Task objective —
Pick out each line in these entries that contains the string "beras".

Exercise input —
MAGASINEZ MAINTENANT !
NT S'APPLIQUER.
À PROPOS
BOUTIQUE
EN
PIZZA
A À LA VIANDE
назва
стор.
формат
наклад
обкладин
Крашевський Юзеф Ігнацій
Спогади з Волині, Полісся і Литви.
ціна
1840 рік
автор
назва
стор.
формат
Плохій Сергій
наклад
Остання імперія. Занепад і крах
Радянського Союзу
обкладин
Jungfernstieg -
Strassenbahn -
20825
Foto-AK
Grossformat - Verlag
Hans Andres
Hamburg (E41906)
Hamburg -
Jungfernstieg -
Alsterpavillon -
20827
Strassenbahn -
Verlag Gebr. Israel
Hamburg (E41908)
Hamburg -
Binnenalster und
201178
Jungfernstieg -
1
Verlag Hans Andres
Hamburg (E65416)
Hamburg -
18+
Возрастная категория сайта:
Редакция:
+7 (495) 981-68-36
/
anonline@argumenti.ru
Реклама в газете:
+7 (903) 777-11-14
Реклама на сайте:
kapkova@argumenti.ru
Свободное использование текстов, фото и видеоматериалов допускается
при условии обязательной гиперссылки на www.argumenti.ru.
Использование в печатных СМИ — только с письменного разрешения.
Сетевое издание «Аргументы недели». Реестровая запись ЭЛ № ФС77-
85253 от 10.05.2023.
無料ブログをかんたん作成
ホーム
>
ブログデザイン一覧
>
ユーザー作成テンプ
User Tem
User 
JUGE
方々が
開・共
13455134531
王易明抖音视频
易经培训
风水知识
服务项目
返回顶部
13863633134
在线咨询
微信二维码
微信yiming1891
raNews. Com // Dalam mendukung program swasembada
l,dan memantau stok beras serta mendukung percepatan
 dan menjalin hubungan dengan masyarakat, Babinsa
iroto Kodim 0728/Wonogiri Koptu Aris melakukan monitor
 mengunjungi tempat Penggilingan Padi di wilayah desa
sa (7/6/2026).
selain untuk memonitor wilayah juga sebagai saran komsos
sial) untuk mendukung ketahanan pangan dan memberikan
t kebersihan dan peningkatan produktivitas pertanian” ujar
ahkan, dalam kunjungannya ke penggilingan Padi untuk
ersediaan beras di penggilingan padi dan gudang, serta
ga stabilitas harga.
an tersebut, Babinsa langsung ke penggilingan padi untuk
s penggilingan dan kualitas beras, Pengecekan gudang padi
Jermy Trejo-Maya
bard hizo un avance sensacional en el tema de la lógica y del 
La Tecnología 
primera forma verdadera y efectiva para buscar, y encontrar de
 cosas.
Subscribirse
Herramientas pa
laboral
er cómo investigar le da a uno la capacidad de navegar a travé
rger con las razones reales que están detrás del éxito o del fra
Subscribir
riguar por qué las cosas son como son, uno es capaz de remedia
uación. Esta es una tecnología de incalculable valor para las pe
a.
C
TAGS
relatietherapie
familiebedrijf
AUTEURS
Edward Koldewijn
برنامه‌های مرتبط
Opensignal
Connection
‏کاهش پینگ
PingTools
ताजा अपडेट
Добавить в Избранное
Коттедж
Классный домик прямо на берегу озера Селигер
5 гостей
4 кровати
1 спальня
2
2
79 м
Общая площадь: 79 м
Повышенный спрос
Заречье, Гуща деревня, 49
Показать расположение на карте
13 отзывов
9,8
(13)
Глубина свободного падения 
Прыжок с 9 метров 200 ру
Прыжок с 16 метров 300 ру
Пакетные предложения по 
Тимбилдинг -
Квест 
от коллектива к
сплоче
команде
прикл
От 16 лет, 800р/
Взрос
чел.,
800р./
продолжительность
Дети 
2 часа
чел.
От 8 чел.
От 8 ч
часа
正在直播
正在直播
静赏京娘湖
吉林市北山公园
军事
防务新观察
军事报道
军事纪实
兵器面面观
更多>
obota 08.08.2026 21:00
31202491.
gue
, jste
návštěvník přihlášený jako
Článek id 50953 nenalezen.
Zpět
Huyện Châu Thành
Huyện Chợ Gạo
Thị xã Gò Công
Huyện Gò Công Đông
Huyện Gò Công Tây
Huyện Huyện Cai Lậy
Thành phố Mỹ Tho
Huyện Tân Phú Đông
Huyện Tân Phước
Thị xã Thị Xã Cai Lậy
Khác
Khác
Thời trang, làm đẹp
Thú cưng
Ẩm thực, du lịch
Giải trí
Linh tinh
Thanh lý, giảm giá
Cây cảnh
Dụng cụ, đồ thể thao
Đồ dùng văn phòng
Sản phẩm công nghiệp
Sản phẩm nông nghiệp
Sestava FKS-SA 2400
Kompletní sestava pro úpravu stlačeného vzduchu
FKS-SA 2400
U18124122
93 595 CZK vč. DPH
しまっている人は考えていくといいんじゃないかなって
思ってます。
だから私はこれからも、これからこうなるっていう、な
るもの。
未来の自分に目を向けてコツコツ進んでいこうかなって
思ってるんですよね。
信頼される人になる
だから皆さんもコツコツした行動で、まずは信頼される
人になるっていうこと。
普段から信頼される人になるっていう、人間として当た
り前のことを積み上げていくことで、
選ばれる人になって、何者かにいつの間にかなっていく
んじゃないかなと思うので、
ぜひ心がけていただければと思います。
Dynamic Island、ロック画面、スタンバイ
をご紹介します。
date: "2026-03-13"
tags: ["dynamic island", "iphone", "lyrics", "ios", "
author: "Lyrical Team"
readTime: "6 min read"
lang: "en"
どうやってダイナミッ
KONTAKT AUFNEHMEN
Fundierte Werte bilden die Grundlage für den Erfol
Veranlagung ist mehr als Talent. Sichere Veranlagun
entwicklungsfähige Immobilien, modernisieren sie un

Response box —
l,dan memantau stok beras serta mendukung percepatan
ersediaan beras di penggilingan padi dan gudang, serta
s penggilingan dan kualitas beras, Pengecekan gudang padi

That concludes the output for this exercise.